Prompt >> As soon as the line containing "Configuración" appears in the material below, start returning lines exactly, and end with the line containing "información con terceros.".
((
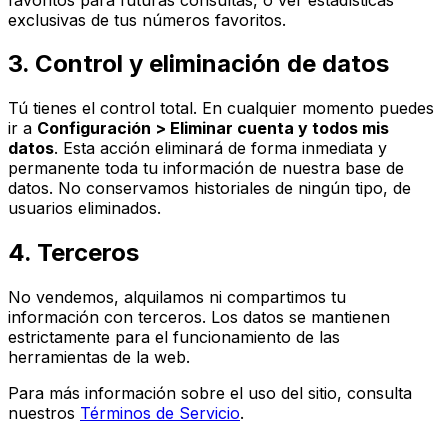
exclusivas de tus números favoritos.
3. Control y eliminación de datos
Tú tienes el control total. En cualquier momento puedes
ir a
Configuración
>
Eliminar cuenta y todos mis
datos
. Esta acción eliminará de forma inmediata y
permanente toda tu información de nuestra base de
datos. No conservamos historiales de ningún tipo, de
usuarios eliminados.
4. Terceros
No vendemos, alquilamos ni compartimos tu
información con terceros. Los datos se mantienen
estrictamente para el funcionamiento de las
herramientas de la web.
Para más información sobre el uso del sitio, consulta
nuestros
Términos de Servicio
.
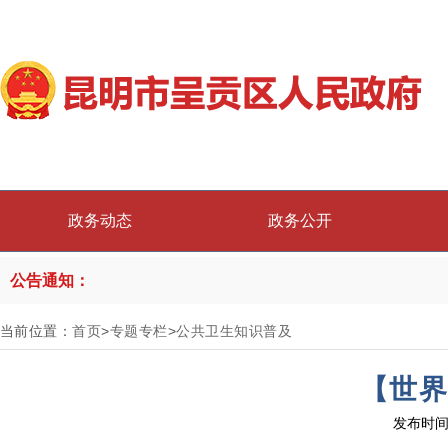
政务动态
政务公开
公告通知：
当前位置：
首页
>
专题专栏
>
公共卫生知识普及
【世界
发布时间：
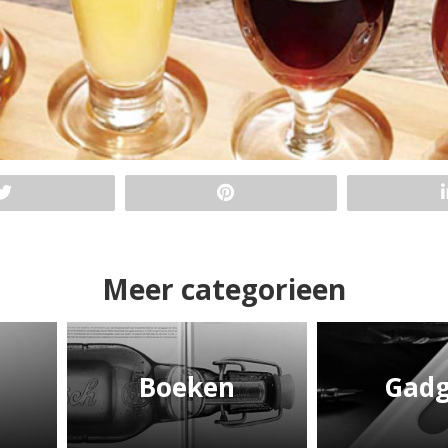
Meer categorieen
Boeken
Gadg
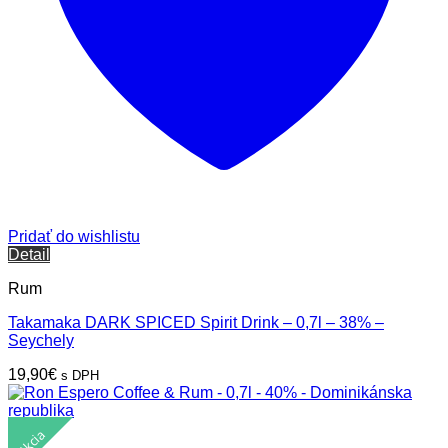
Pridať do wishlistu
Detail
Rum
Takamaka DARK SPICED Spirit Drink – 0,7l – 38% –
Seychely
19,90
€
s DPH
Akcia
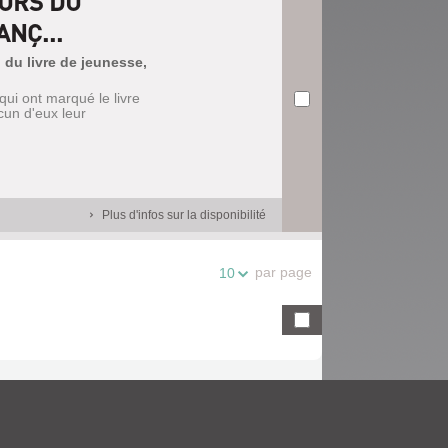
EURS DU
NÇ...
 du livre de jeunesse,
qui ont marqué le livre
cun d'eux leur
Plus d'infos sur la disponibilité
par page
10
))
Finished exercise >>
Configuración
>
Eliminar cuenta y todos mis
datos
. Esta acción eliminará de forma inmediata y
permanente toda tu información de nuestra base de
datos. No conservamos historiales de ningún tipo, de
usuarios eliminados.
4. Terceros
No vendemos, alquilamos ni compartimos tu
información con terceros. Los datos se mantienen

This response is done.